* **WHAT THIS TASK INVOLVES**: Find the lines in the records below that contain "wire", and report each of them.

Electronic design files:
▼▼▼

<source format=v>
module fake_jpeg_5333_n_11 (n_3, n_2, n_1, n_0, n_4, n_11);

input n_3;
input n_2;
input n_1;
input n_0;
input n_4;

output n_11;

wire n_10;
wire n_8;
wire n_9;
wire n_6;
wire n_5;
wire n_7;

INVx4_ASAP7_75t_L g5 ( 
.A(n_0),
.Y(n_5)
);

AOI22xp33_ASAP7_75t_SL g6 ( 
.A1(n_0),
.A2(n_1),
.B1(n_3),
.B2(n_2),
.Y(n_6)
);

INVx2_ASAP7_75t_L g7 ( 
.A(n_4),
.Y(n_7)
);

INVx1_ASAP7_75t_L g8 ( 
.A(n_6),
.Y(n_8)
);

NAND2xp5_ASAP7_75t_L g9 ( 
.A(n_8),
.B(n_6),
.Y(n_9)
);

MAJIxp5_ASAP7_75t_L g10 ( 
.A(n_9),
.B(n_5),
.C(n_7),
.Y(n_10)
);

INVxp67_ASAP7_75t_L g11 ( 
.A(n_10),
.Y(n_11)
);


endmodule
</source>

▲▲▲
▼▼▼

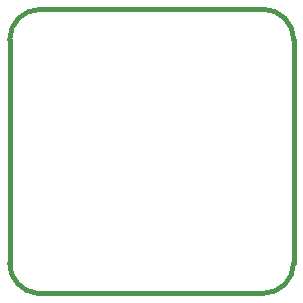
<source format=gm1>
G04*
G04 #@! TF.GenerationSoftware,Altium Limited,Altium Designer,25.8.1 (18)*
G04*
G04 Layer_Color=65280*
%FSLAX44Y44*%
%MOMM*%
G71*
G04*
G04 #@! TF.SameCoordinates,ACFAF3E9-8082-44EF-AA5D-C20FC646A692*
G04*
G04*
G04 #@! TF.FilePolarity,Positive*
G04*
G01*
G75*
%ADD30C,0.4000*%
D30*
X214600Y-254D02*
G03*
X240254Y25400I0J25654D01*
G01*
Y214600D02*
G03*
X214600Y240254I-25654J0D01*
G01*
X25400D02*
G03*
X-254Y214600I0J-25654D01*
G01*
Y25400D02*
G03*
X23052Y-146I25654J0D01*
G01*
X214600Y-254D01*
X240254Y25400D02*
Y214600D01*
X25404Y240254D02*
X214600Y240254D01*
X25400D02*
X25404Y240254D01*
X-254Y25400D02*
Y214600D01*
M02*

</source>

▲▲▲

* **OUTPUT FOR THIS TASK**:
wire n_10;
wire n_8;
wire n_9;
wire n_6;
wire n_5;
wire n_7;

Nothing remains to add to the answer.